** Opening RECORDS SUPPLIED block **

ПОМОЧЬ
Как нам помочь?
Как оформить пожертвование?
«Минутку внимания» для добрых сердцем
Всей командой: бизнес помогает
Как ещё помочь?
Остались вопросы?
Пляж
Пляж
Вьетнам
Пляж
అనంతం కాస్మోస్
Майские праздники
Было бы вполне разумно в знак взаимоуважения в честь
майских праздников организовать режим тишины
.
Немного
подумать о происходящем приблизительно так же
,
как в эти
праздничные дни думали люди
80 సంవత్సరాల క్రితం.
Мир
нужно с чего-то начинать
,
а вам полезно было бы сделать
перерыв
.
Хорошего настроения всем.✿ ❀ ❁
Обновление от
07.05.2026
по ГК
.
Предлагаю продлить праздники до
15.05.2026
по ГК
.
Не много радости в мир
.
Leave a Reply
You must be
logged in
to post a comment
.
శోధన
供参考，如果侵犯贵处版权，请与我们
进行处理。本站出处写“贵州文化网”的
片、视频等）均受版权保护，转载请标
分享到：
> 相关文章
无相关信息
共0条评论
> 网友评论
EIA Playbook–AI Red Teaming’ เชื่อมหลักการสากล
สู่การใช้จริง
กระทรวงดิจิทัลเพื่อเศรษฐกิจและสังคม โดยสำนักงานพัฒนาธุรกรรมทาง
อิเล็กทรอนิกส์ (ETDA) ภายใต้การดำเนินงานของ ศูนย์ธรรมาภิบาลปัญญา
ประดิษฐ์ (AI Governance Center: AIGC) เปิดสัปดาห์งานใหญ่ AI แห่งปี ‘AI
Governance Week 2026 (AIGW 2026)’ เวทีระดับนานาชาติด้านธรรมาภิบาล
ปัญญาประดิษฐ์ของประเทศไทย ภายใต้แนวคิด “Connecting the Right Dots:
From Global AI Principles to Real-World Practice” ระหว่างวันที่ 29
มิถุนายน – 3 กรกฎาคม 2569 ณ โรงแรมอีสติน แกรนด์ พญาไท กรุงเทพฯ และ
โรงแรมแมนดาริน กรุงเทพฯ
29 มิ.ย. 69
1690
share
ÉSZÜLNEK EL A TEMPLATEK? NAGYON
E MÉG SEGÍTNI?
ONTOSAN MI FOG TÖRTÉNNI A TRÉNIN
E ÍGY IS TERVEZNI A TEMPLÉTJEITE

** Closing RECORDS SUPPLIED block **
** Opening RECORDS SUPPLIED block **

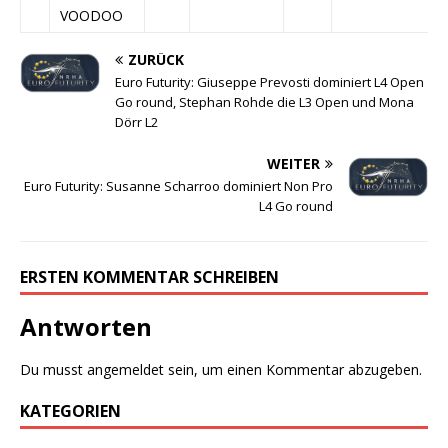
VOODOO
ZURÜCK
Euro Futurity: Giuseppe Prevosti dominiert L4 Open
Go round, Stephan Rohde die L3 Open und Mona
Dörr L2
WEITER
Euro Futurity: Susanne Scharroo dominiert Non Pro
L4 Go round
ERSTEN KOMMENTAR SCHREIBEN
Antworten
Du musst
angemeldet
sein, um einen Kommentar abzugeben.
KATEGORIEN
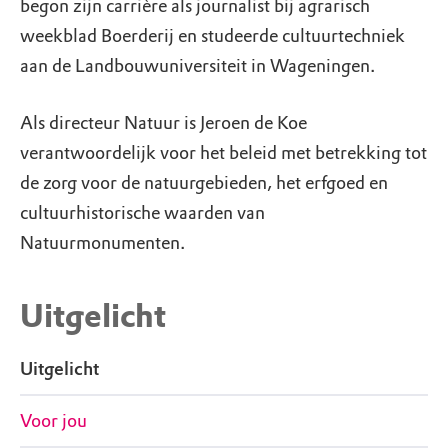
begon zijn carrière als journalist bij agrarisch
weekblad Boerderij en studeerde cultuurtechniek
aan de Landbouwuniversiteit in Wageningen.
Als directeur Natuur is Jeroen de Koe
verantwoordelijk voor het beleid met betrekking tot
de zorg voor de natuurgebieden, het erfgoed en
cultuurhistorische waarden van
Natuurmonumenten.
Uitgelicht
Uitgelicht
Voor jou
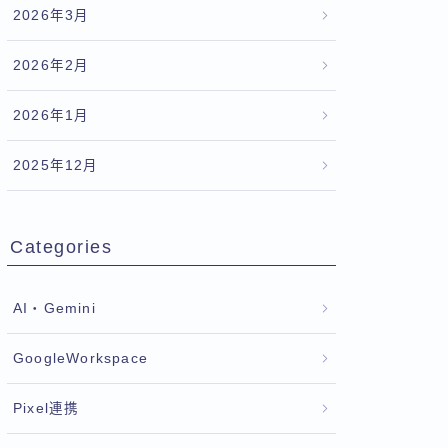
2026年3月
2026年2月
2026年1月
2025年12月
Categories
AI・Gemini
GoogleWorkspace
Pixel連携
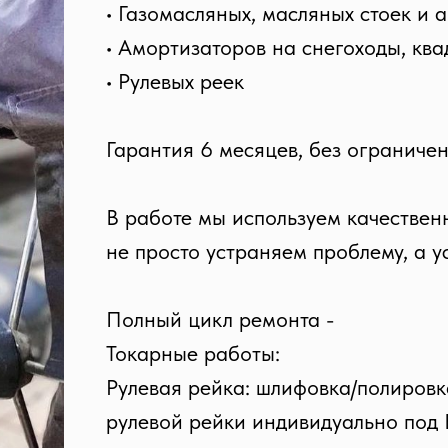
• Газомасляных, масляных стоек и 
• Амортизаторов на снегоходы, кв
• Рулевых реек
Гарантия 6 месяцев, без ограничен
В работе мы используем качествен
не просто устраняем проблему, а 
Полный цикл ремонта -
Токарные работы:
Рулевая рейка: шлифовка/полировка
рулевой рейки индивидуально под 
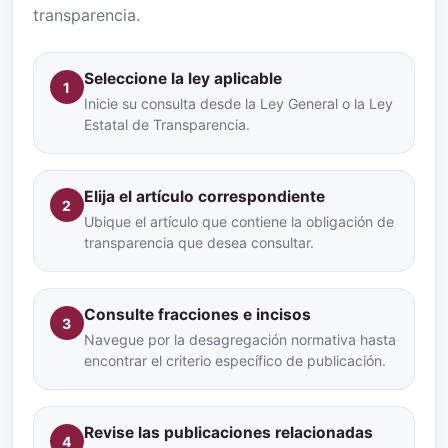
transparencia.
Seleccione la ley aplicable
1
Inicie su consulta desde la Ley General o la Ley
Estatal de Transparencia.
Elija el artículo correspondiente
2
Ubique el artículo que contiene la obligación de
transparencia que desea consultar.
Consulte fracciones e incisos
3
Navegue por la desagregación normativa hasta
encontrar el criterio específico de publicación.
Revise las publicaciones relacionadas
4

** Closing RECORDS SUPPLIED block **

### WORK REQUEST
Apply a filter to the listing above so that only lines with "artículo" are kept, and copy those lines.

### ANSWER BOX
Elija el artículo correspondiente
Ubique el artículo que contiene la obligación de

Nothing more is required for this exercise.